The album’s full-blooded spirit continues thereafter. ‘For Today’ is radio-perfect, Human League-style electronic pop. ‘Dance For Mercy’ uses the bassline of Sheila and B Devotion’s ‘Spacer’ as the brilliant foundation of a track about reconnecting with your time on earth (“my feet never touched the ground / Walked through the tunnel / Went towards the light / But they said that it wasn’t my time”). There’s a lot of dancing on this album, Andy points out. “Even in Peterborough when I grew up, with my mum and dad in working men's clubs, I would dance the whole evening. And my heart's always been in dance music, even if" – he rolls his eyes with self-deprecation – "I don’t really go to clubs anymore!”
Some songs hint at the emotional journey Andy has been on in his life. “It’s so very hard to say hello / When your whole world comes crashing down,” he sings, movingly, on ‘Don’t Cha Know’ (“the most ABBA song on here”). ‘Godspell’ moves from feelings of rapture to castigation in its pounding rhythms and fabulous lyrics: “Get thee behind me, charlatan / Get thee behind me, sycophant / Get thee behind me, false prophet.”

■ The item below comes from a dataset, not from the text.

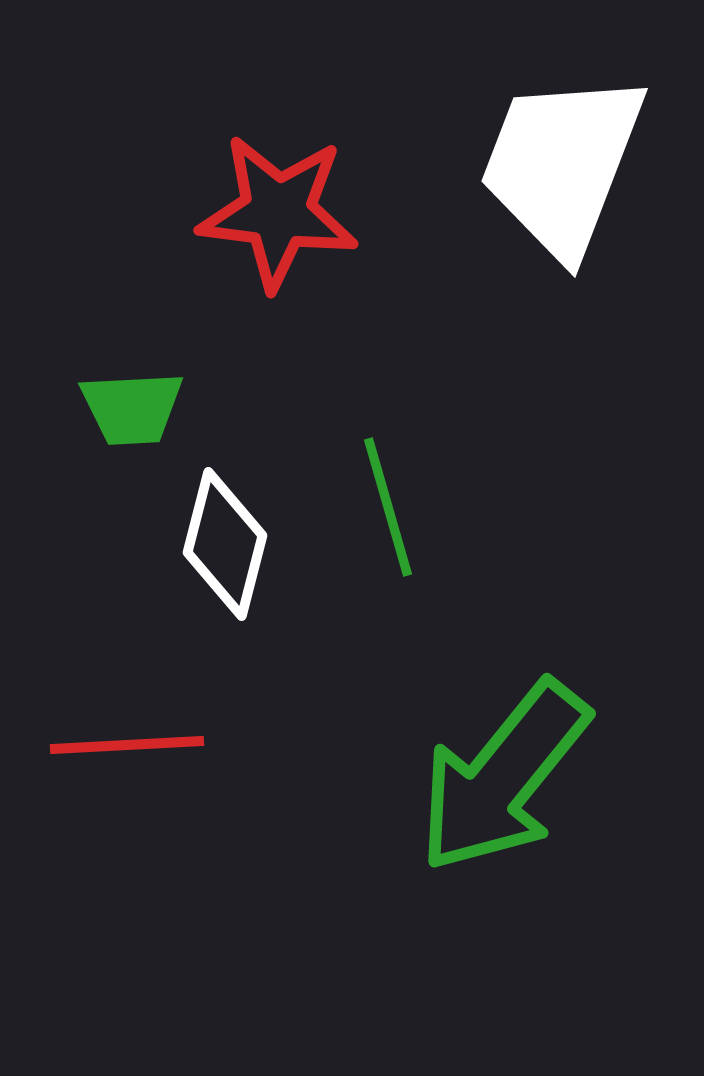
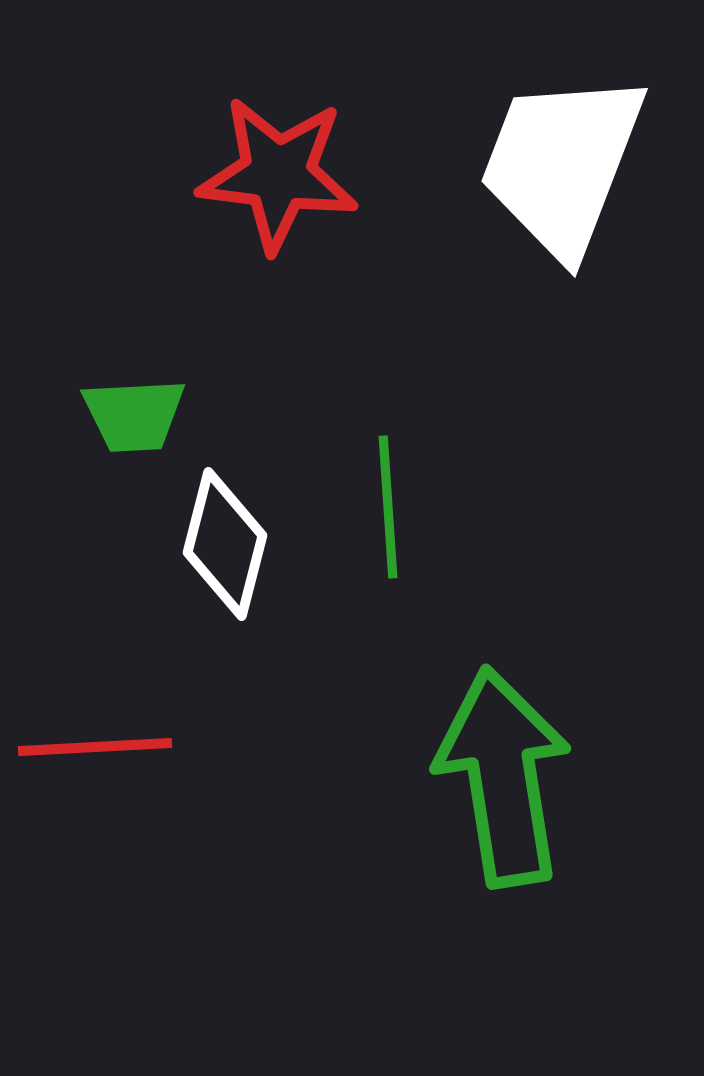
red star: moved 38 px up
green trapezoid: moved 2 px right, 7 px down
green line: rotated 12 degrees clockwise
red line: moved 32 px left, 2 px down
green arrow: rotated 132 degrees clockwise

Comments on modern life also sparkle lightly around Ten Crowns' golden edges. Featuring a chorus written by Sisely Treasure of the band Shiny Toy Guns, ‘Put Your Empathy On Ice’ sharply satirises today’s overwhelming online world (“No-one can make up their minds / Because their minds are made up for them”). The stunning ‘Dawn Of Heaven’s Gate’ begins differently, with a dream: “If there’s anything I could do for you / Absolutely anything / I would get down on my knees / And pray to the highest power / It wouldn’t be just any power / It would be the power to believe / That we could change everything.”
"That song's partly about this idea of wondering why in the hell we can't all get on,” Andy explains. “The whole album is like asking for salvation, really, in a world where everybody ultimately wants to be loved.” Ten Crowns concludes with a very moving moment, a song that Andy thinks might partly inspired by his mum, called ‘Thank You’. It's about seeing the light as the end of life approaches, directed to “all the people and friends / that came along for the ride / I thank you truly”. As euphoric funeral songs go, it’s hard to think of any better.
Ten Crowns marks a properly majestic moment in Andy Bell’s forty-year career. His joy about what that holds, and where it can go, clearly excites him. “It’s my third sort of solo record [following 2005’s Electric Blue and 2010’s Non-Stop] and in Erasure, our third album was our most successful out of all that we’ve done, so maybe I’m taking that spirit with me!"
Travelling into new dimensions and possibilities with gospel in the heart and dancing in the soul clearly suits him. Ten Crowns is Andy Bell imperial, gleaming, ready for his coronation.